Segundo ele, a "normalidade?? no país, parado há quatro meses devido à crise política, será restabelecida.
Gbagbo não reconhece a derrota para o rival nas eleições de novembro - que foram chanceladas pela ONU- e rejeita ceder seu cargo. Ele não se pronunciou hoje sobre a declaração de Ouattara, feita num pronunciamento na TV estatal.
Junto da família, Gbagbo está fechado num bunker na residência oficial, em Abidjã (maior cidade do país), protegido por soldados fortemente armados. No entorno, há forças ligadas a Ouattara, que tentaram invadir o local ontem para prender o rival, mas foram repelidas.
Em pronunciamento aos marfinenses, Ouattara afirmou que o conflito provocado pelo impasse perderá força a partir de hoje e agradeceu os aliados internacionais pelo que qualificou de "restauração da democracia".
Pediu ainda à União Europeia (UE) que revogue sanções impostas aos principais portos do país.
O país é altamente dependente do setor agrícola, sobretudo de cacau - é o maior produtor mundial - e café.
O presidente eleito exortou os cidadãos, por fim, a não participar de atos violentos que alimentem a crise e afirmou que "os autores desses crimes serão punidos".
Com o discurso, Ouattara tentou na prática reivindicar o controle das atribuições de governo, apesar de Gbagbo ter descartado por diversas vezes renunciar ao cargo.
Ontem, a residência oficial foi cercada por soldados da missão de paz da ONU na Costa do Marfim, em tentativa de isolar o grupo de governistas leais ao presidente.

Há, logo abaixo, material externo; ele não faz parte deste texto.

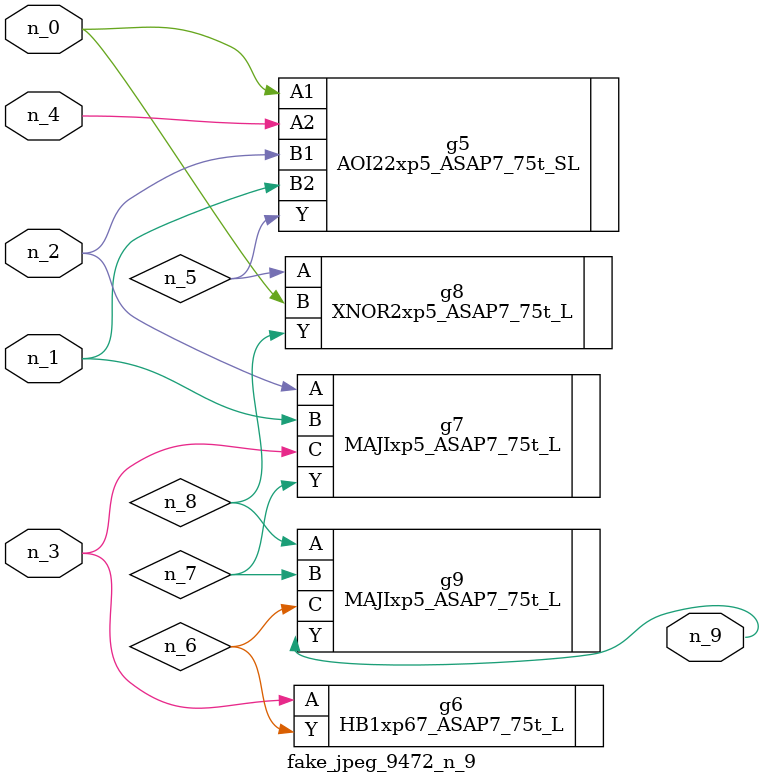
<source format=v>
module fake_jpeg_9472_n_9 (n_3, n_2, n_1, n_0, n_4, n_9);

input n_3;
input n_2;
input n_1;
input n_0;
input n_4;

output n_9;

wire n_8;
wire n_6;
wire n_5;
wire n_7;

AOI22xp5_ASAP7_75t_SL g5 ( 
.A1(n_0),
.A2(n_4),
.B1(n_2),
.B2(n_1),
.Y(n_5)
);

HB1xp67_ASAP7_75t_L g6 ( 
.A(n_3),
.Y(n_6)
);

MAJIxp5_ASAP7_75t_L g7 ( 
.A(n_2),
.B(n_1),
.C(n_3),
.Y(n_7)
);

XNOR2xp5_ASAP7_75t_L g8 ( 
.A(n_5),
.B(n_0),
.Y(n_8)
);

MAJIxp5_ASAP7_75t_L g9 ( 
.A(n_8),
.B(n_7),
.C(n_6),
.Y(n_9)
);


endmodule
</source>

Segundo a França, Gbagbo conta ainda com apenas mil partidários - 200 deles na residência presidencial.
Na última segunda, helicópteros da ONU já haviam tomado parte no conflito ao bombardear quatro alvos do mandatário a pretexto de defender os civis de ataques. A iniciativa recebeu críticas de países como Brasil, Rússia, Índia e África do Sul, que discordam da tomada de partido em meio ao conflito.

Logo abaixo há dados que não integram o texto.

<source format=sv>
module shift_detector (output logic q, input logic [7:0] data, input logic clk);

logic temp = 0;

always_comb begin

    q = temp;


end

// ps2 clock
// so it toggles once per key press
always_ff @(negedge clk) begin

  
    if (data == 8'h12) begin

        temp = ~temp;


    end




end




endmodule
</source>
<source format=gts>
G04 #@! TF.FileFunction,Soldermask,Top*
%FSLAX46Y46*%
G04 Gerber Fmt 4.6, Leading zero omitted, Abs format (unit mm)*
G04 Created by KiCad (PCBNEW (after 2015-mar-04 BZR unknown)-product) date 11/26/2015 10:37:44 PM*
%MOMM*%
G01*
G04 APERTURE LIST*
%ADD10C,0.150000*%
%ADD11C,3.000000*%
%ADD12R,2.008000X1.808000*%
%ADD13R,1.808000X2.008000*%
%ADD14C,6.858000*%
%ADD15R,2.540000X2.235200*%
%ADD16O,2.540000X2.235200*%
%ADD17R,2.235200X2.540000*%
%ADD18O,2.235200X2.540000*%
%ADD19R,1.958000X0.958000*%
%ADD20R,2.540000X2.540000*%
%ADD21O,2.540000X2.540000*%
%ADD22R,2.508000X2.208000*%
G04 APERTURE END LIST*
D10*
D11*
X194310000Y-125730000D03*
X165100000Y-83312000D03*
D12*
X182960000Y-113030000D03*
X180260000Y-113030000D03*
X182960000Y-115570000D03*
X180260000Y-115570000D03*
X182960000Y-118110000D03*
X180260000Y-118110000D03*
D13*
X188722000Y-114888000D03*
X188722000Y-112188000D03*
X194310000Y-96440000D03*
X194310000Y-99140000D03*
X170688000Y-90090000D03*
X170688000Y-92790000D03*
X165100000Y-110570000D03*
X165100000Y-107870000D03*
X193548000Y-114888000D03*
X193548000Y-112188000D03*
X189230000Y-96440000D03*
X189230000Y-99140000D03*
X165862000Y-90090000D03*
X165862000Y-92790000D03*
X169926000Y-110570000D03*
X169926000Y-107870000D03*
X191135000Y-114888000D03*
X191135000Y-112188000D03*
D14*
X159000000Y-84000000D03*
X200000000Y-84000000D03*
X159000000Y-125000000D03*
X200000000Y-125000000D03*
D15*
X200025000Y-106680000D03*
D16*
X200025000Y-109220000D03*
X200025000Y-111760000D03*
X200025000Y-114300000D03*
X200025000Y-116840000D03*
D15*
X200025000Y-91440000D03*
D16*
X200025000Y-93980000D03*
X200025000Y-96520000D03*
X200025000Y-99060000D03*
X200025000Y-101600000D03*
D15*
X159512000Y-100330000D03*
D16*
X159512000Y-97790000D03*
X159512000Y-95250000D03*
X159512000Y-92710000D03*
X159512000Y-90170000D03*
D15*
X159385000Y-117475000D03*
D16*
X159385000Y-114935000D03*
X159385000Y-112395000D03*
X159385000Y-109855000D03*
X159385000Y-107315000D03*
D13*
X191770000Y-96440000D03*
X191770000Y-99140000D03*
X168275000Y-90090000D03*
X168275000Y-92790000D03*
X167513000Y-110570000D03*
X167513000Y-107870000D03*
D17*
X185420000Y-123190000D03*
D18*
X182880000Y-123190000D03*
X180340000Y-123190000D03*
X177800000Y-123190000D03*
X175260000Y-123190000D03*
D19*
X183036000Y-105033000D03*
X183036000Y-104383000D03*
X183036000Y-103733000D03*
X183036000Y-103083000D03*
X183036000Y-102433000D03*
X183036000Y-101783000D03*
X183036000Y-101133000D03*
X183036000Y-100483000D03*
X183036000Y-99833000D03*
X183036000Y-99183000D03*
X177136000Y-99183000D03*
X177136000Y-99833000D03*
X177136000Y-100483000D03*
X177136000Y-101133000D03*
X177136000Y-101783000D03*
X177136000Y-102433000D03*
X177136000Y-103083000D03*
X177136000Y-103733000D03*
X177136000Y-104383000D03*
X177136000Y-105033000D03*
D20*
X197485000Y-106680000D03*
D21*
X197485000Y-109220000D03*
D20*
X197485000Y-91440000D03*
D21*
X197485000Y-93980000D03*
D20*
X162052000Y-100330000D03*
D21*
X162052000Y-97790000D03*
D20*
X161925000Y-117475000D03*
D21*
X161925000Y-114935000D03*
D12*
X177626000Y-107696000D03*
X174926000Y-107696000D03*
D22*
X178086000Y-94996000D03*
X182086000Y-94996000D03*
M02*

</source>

Anteontem, forças francesas voltaram a alvejar veículos militares de forças leais a Gbagbo em operação de resgate do embaixador japonês.
O embaixador marfinense na ONU, Youssouf Bamba, disse que o atual presidente "cedo ou tarde será preso e apresentado à Justiça". "Não daremos a Gbagbo o luxo de se tornar mártir", afirmou.